Холодно на палубе, в кубрике спасает паровое отопление — котёл на камбузе. За ночь приходится вставать два-три раза — запускать для прогрева ходовой двигатель. В отличие от вспомогательного он охлаждается пресной водой, а уж та — забортной. И вот в один из таких промозглых дней боцман решился на подарок экипажу — привёз из отряда вместе с другими положенными продуктами кусок свежего мяса.
Борщ, так борщ. Как говорит Таракан — какая разница! Главное, что из свежего мяса, вкус которого, признаться, уже подзабыли. В урочный час сели за стол в пассажирке, хлеба нарезали, специи поставили — перец, лук, соль, горчицу. Ждём.
Цилиндрик вызвался:
— Принесу.
Умчался на камбуз. Время шло — ни борща, ни Гацко, ни Цилиндрика. Боцман ложку бросил, и на палубу. Я следом — тоже надоело давиться слюной. Видим: Цилиндрик поставил кастрюлю на спардек, скинул крышку, обжигаясь, ловит пальцами кусочки мяса и в рот пихает.
— Что ж ты, сука, делаешь? — взревел боцман. — Кто после твоих поганых рук будет есть эту бурду?
— Ты что, хохол, орёшь? — застигнутый в воровстве Цилиндрик и глазом не моргнул. — Не знаешь, что на добрых кораблях сначала дембеля едят, а потом прочая всякая шушера?
— Я сейчас тебя, дембеля, за борт выкину, — надвигается боцман всей своей массой.
— Что?! — Цилиндрик попытался ударить Теслика, да ручонки коротковаты.
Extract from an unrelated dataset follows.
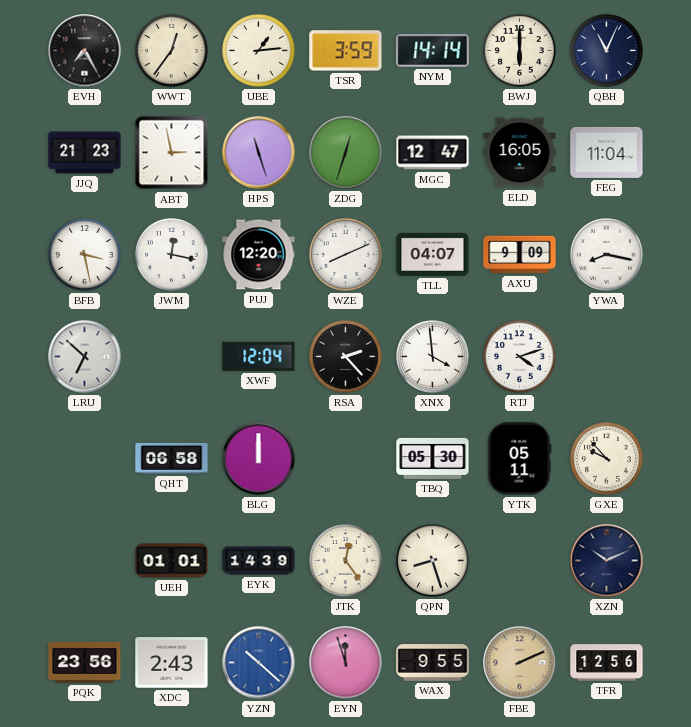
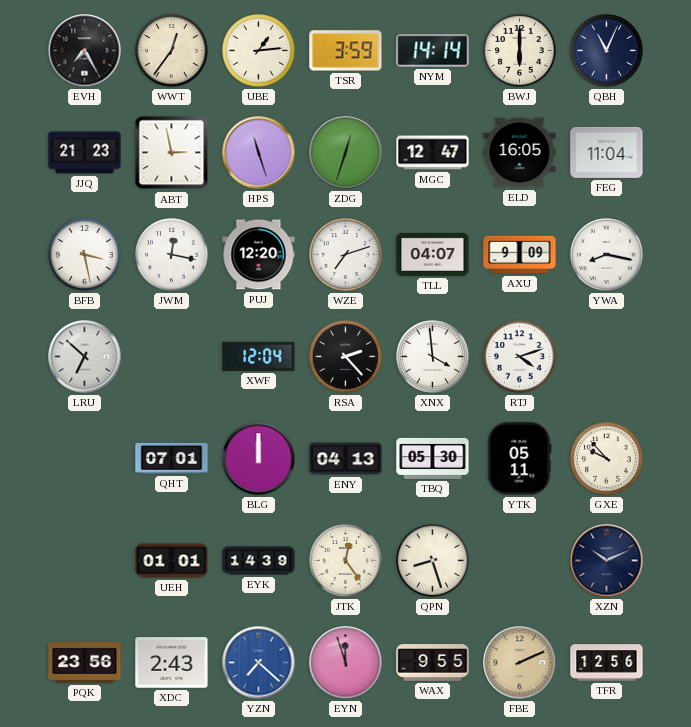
WZE: 8:11 -> 7:12
QHT: 06:58 -> 07:01
ENY: none -> 04:13
YZN: 10:22 -> 7:22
Боцман сжал в ладонях его шею и завалил воришку на спардек. Цилиндрик сучил ногами, махал руками, тщетно пытаясь отбиться.
— Эй, ты что творишь, салага! — драку на нашем увидел с соседнего катера рогаль Сивков. Он тоже дембель и помчался Цындракову на выручку.
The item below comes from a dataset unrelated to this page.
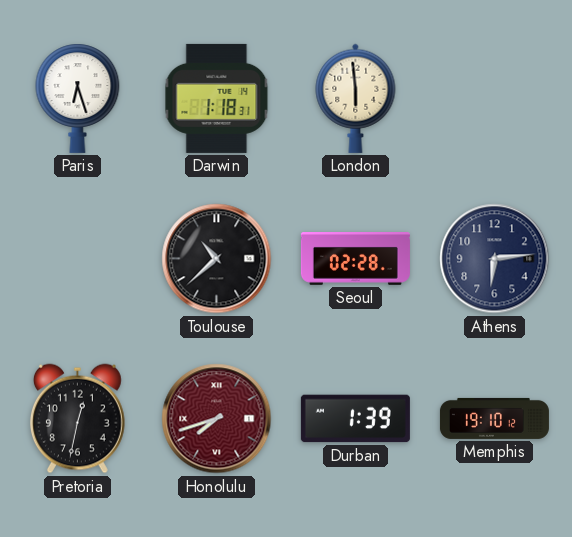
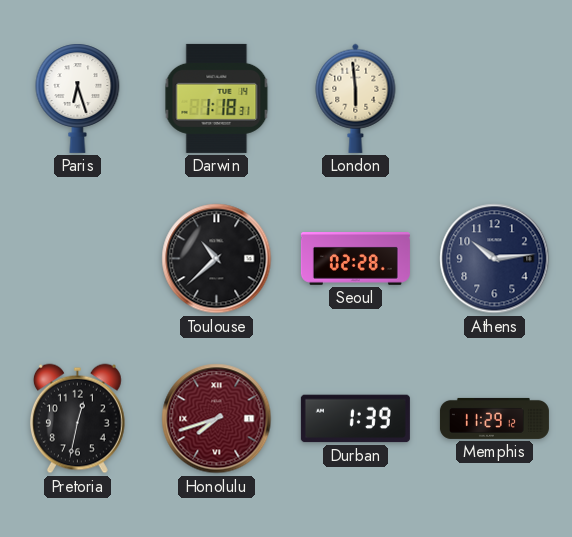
Athens: 6:14 -> 10:14
Memphis: 19:10 -> 11:29
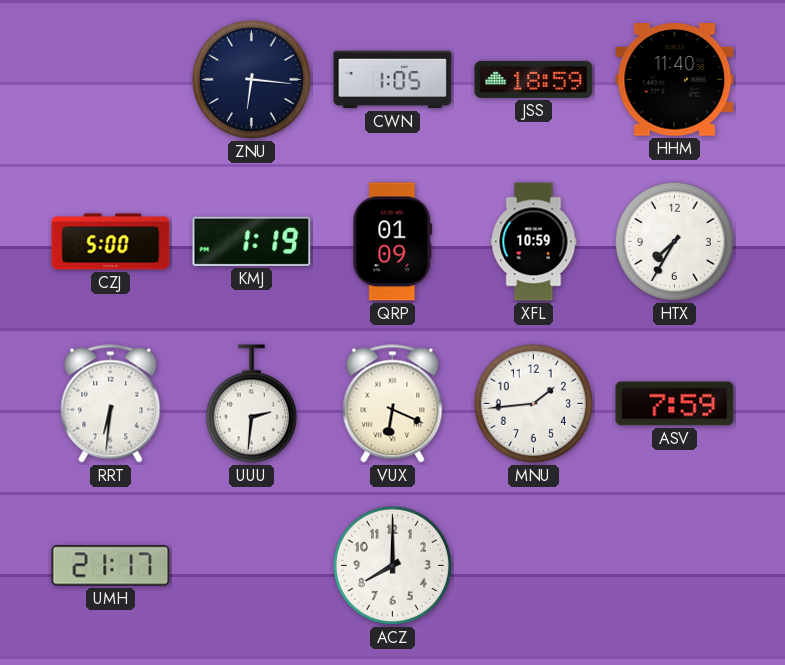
Пора было вмешаться, ну и понятно, на чьей стороне. На юте между леерными стойками провисала цепочка, облегчая проход с катера на катер. Прежде, чем Сивков добежал до неё, я зацепил крючок за огон леера.
— Проход закрыт! — объявил запыхавшемуся дембелю. — Или посторонним вход воспрещён.
— Ты, сынок, вконец оборзел! — вращал Сивков цыганскими очами. — Подожди — кровью в отряде умоешься.
— Предпочитаю водой, папашка — не согласился я.
Слух о моём строптивом характере уже прошёлся по группе. Если в нашем звене было только три дембеля, и они погоды не делали, то в первом — целых семь штук. И там они задавали тон. Держали в страхе свою молодёжь и обещали в отряде поприжать нашу. Особенно меня — молодого да, видать, раннего. Об этом мне с удовольствием вещал Лёха Шлыков при нечастых встречах.
Сивков не решился на штурм. Правда, решись он, не стал бы препятствовать. Ввязался в драку, если б он напал на меня, или боцмана. Но биться со мной Сивков не стал. А за спиной на спардеке всё решилось не в пользу представителя команды дембелей. Цындраков хрипел:
— Пусти, боцман, пусти.
И это звучало, как просьба о помиловании — никаких угроз. Теслик ещё поартачился, изгоняя из души злобу, и швырнул Цилиндрика на палубу.
— Жри, сука, сам.
Он потянулся за кастрюлей, а Цындраков ударился в бега, справедливо полагая, что борщ придётся слизывать с самого себя.
— Э-э, кончай, — подскочил я. — Мужики-то ничего не знают — съедят за милую душу.
— А ты будешь это жрать?
— Я не буду — я видел, а остальные нет.
Спустился в пассажирку с кастрюлей борща под приветственные крики поредевшего экипажа, водрузил на стол. Но следом заглянул боцман и не дал мне подло, но сытно накормить ребят — всё рассказал.
— Так! — Сосненко бросил ложку и покинул пассажирку.
— Есть люди, есть сволочи, — прокомментировал ситуацию Оленчук и ушёл голодать вслед за Николаем.
Мишка Терехов, в одиночестве оставшись за столом, поёрзал задом по баночке, заглянул в кастрюлю, взял ложку и стал вылавливать кусочки мяса.
Голодными мы, конечно, не остались: к вечернему чаю, шеф приготовил второй ужин, правда, из проклятой тушёнки. Угнетало другое — экипаж раскололся. Цилиндрик, прихватив подушку и одеяло, перебрался на ПСКа-68. Боцман поднял руку на дембеля, я огрызнулся другому — это было чревато.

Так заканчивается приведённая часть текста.